Meatpackers and Feedlots Closing


Wichita, KS-
By Delimarket.TV Staff

The US beef industry is succumbing to years of drought. Feedlots and major meatpacking plants are closing because there are too few cattle left in the United States to support them - meaning rising costs for beef consumers.
Many feedlots in major cattle-producing hubs have been dismantled, and others remain empty. A recovery isn’t expected anytime soon as high feed prices, droughts, and slow herd-repopulating impede growth.
Owner Bob Podzemny has been taking apart the 32,000-head Union County Feed Yard near Clayton, N.M. It closed in 2009 when a bank shut off its operating capital in the midst of the financial crisis, and Podzemny said he doesn't see reopening after struggling through Chapter 11 bankruptcy, according to Bloomberg Businessweek.
"There just are not that many cattle in this part of the country no more, and it is not profitable to bring them in and feed them, so it is shut down," Podzemny said.
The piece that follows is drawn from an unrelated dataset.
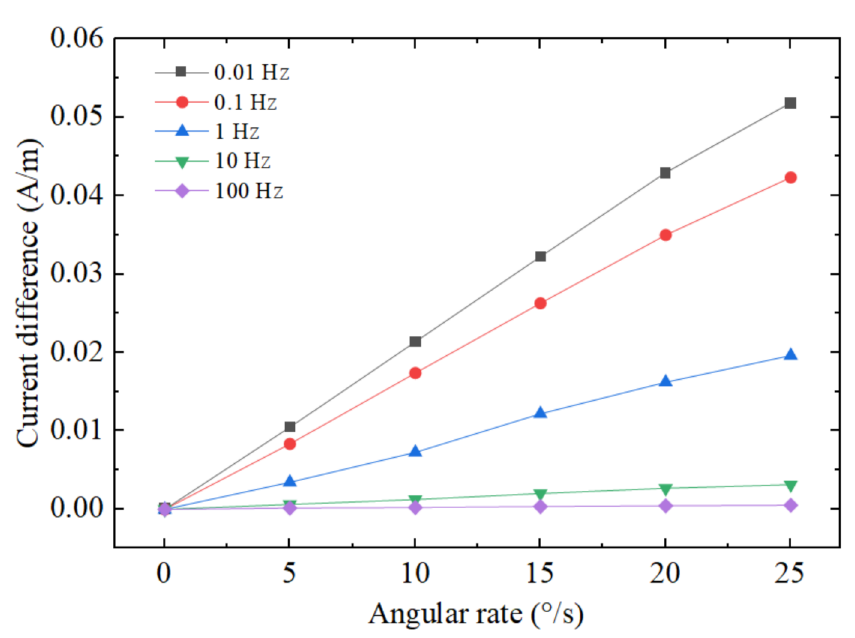
Figure 7. The output linearity curves at different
Texas, the largest beef-producing state, has been particularly hard hit with a historic drought in 2011 from which it still hasn't fully recovered.
"Most of the bad news is in Texas," said Dick Bretz, an Amarillo broker specializing in selling feed yards and other agribusinesses. "That is where I see most of the empty yards, that is where I see most of the interest in selling yards and where I see the least interest in buying yards."
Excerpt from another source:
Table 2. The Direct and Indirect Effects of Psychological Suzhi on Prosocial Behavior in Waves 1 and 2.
One of the nation's biggest meatpackers, Cargill Beef temporarily closed a slaughterhouse in Plainview, Texas earlier this year, laying off 2,000 workers. The operation was one of four meatpacking plants in the Texas Panhandle, and the annual economic loss to the region is estimated at $1.1 billion — a "major chunk of that economy," said Steve Amosson, an economist with the Texas AgriLife Extension Service in Amarillo.
Most experts estimate the cattle feeding industry now has an excess capacity of between 20 and 25 percent, CattleFax market analyst Kevin Good said. Even after the closure of Cargill, the meatpacking industry has an excess capacity of 10 to 15 percent.